Но он много поведал на свой собственный счёт. Дела, можно смело сказать, были далеки от хорошего. Они были неблестящи. Да что там, шли просто из рук вон плохо.
— Теперь никто и близко не подходит к Пригорью со стороны, — сказал Барлиман. — А весь местный народ в основном сидит дома и держит двери на запоре. Всё это из-за тех приезжих и бродяг, которые в прошлый год начали подтягиваться по Зелёному, то бишь, Неторному тракту, если припоминаете, но потом их объявилось ещё больше. Некоторые были просто бедолагами, которые убегали от всяких неприятностей, но большинство оказались плохими людьми, вороватыми и шалыми. Да и в самом Пригорье стало беспокойно, ужасно беспокойно. Да, у нас ведь была тут настоящая драка, и даже кое-кого убили, убили до смерти! Если вы только можете мне поверить.
— Разумеется, верю, — сказал Гэндальф. — Скольких?
— Трёх и двух, — ответил Буттербур, подразумевая большой народ и маленький. — Беднягу Мэта Верескора, и Роули Яблокса, и малыша Тома Рожка с Захолмья, и Вилли Норкинса с верхнего конца, и одного из Накручинсов из Столбов, — все хорошие парни, и их сильно не хватает. А Гарри Козолист, который обычно стоял на Западных воротах, и Билл Осинник, они перешли на сторону чужаков, и ушли вместе с ними. И по-моему, они-то и впустили их тогда. В ночь драки, я имею в виду. А она как раз была после того, как мы указали им на ворота и вытолкали их взашей, перед самым концом года; а драка была уже в самом начале нового года, после обильного снегопада, который у нас тут был.

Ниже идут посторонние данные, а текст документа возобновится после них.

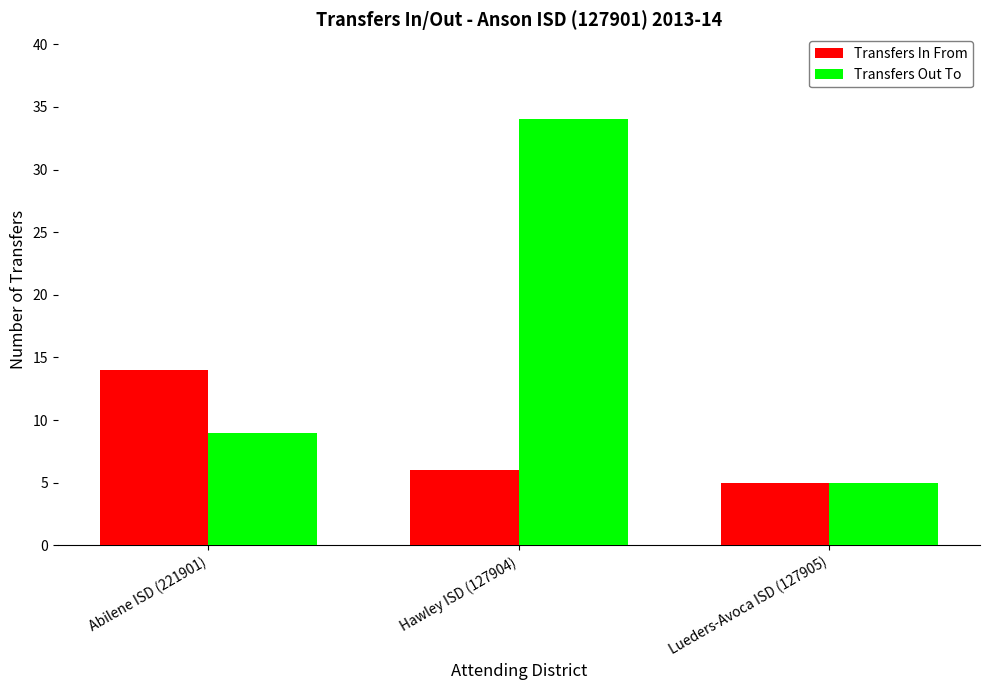

At which label does Transfers In From first exceed 6?

Abilene ISD (221901)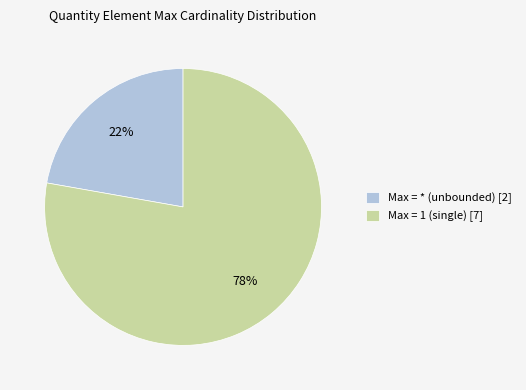

What is the largest slice in the pie chart?

Max = 1 (single) [7]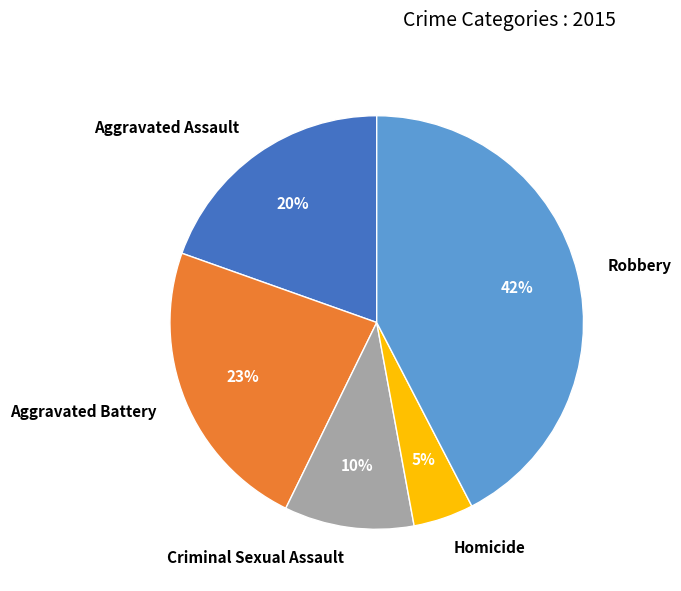

What is the smallest slice in the pie chart?

Homicide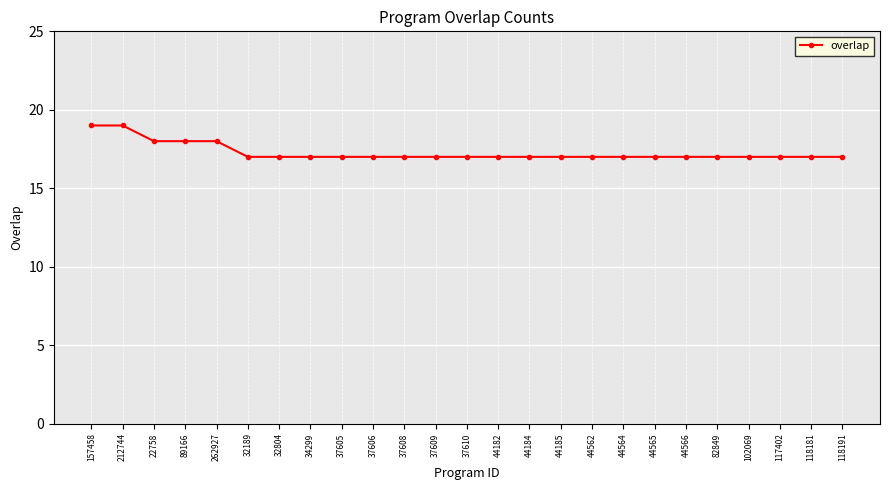

What is the sum of the values at 37605 and 44566?

34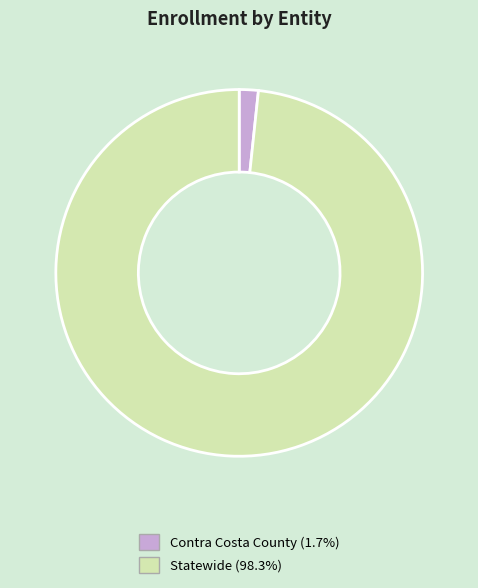

Combined, do Contra Costa County and Statewide account for over 50%?

Yes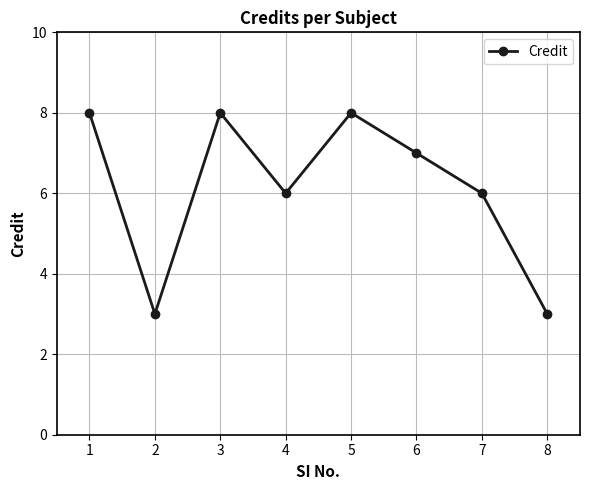

Is this an area chart (filled region under the line)?

No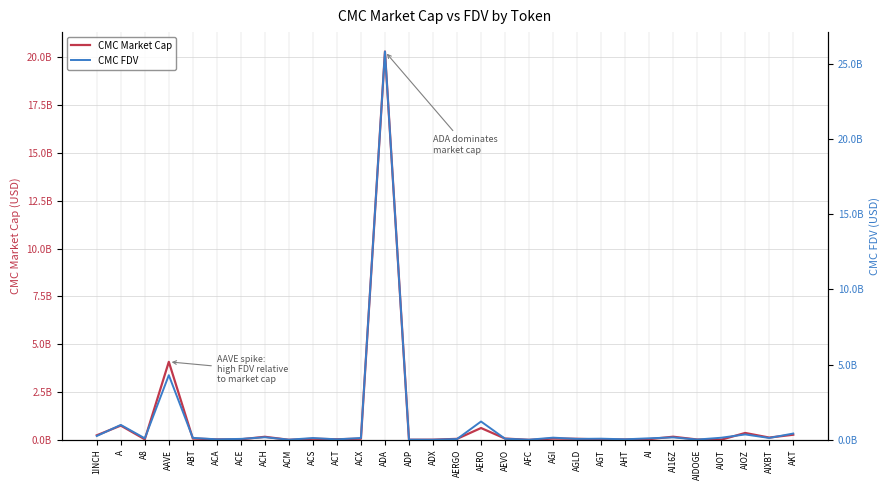

What is the label of the 12th point from the right?

AFC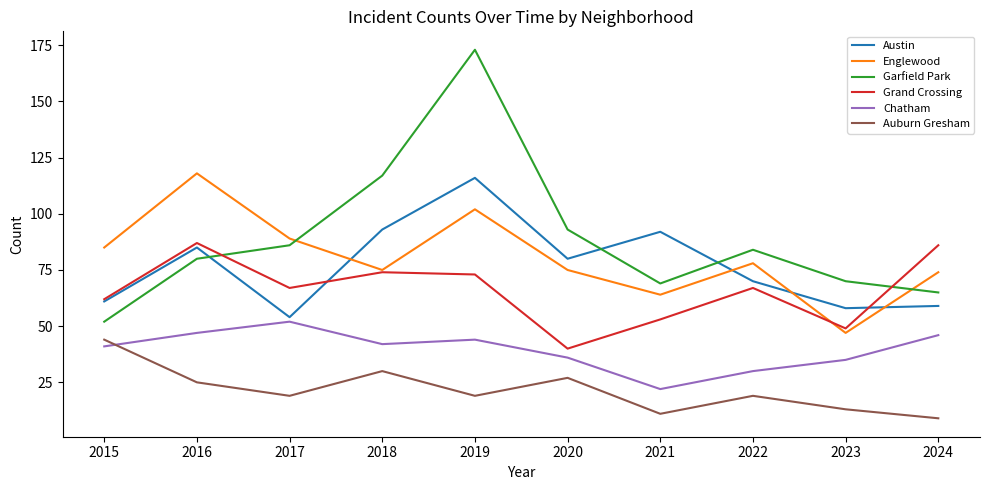

What is the difference between the Austin values at 2020 and 2017?

26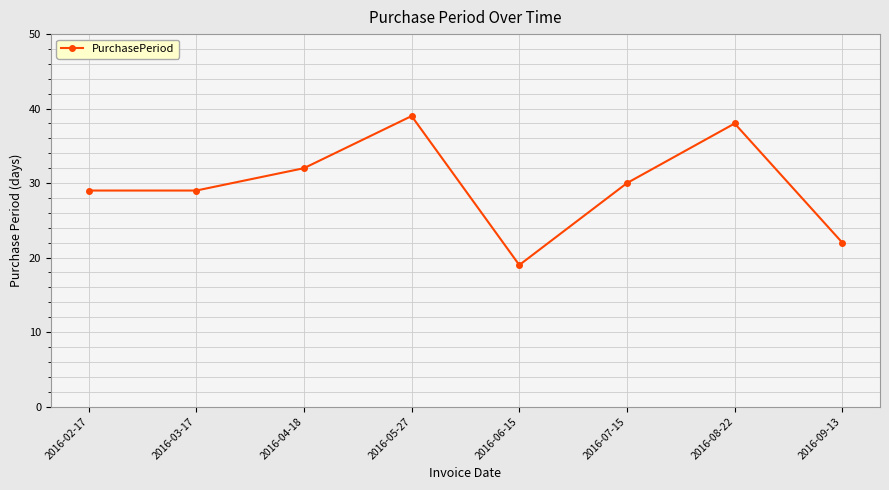

What is the difference between the second highest and minimum values?

19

И теперь они подались в разбойники и живут снаружи: прячутся в лесах за Лучниками и в пустых землях к северу. Это немного напоминает недобрые старые времена из легенд, вот что я скажу. На дорогах небезопасно, так что никто не ездит далеко, и народ запирает двери рано. Нам приходится держать часовых вокруг всей ограды, а по ночам ставить кучу людей на ворота.
— Да? А нас никто не потревожил, — сказал Пин, — хотя мы ехали медленно и часовых не ставили. Мы думали, что оставили все тревоги позади.